By Nick Rees | Sep 16, 2008


BALTIMORE (Legal Newsline) - The settling of a lawsuit against ExxonMobil Corp., alleged to have released pollutants at its Jacksonville Service Station, was announced Monday by Maryland Attorney General Doug Gansler.

According to the complaint, filed in April 2006 in the Circuit Court for Baltimore County, ExxonMobil's Jacksonville Service Station in Baltimore County had an underground pipe with a leak. That pipe leaked for over a month, releasing 25,000 gallons of regular unleaded gasoline.

ExxonMobil reported the spill in Feb. 2006 and began remedial actions after discovering the problem.

"This consent decree is a significant victory for the environment and for the residents of Northern Baltimore County who have had to live with this contamination for too long," Gansler said. "We will continue to vigorously enforce the laws that protect our environment."

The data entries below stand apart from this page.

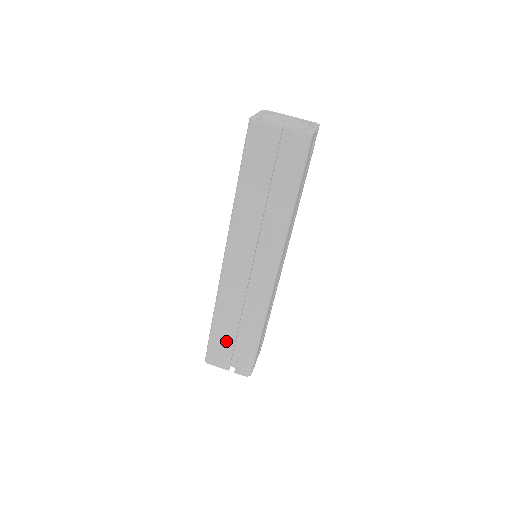
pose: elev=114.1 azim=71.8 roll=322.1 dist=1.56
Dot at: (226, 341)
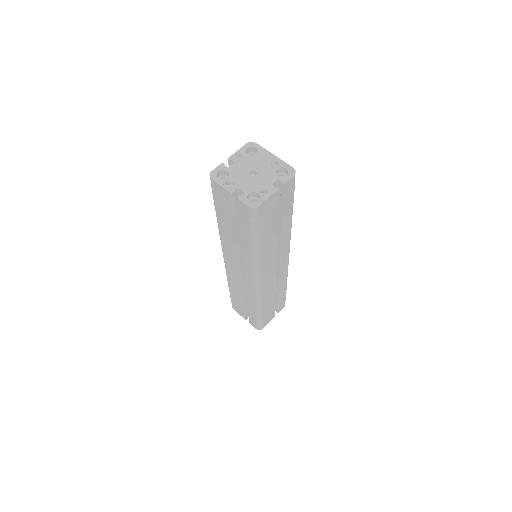
Dot at: (239, 304)
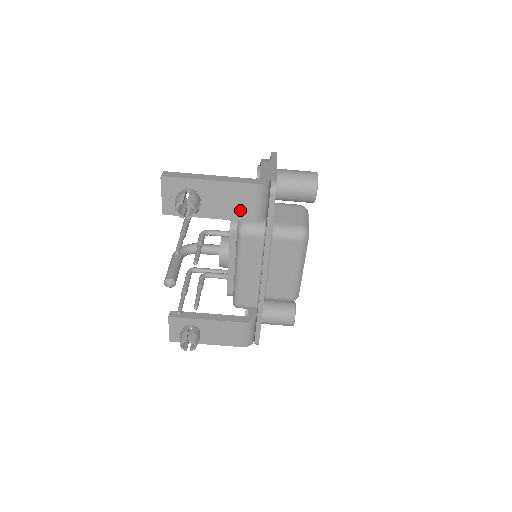
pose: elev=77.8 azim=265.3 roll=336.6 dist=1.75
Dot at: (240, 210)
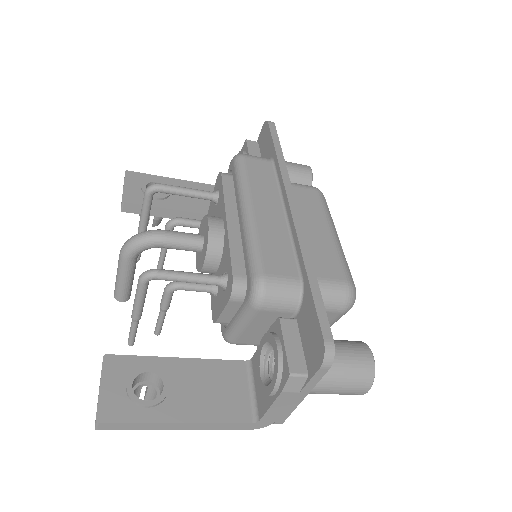
Dot at: occluded
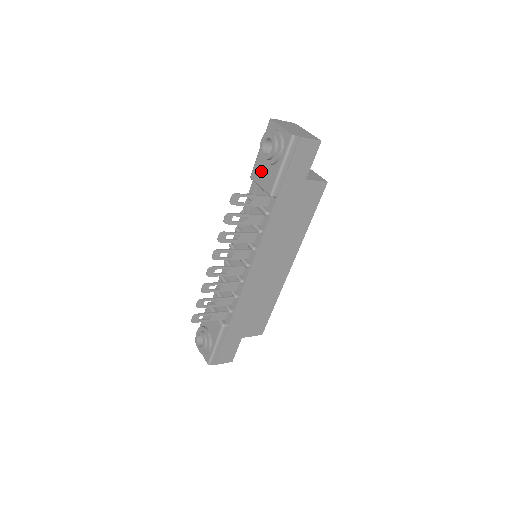
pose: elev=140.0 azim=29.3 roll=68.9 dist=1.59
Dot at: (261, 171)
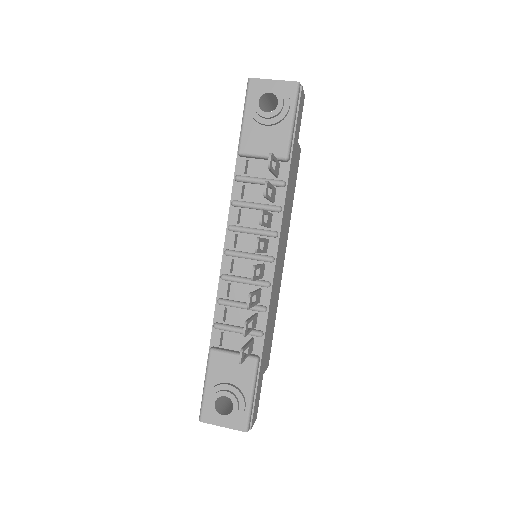
Dot at: (258, 138)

The civil penalty, $4 million, is the largest environmental penalty ever levied by the state. ExxonMobil agreed in the decree to complete remediation at the site as well as the potential for further penalties.

Up to $1 million per year can be charged if the company does not comply with a strict cleanup schedule.

"Not only does the consent decree ensure a swift cleanup of this pollution, it also serves as a clear warning to polluters that doing so will come with a heavy price," Gansler said.

Exxon was also recently held liable for the loss of natural resources in New Jersey.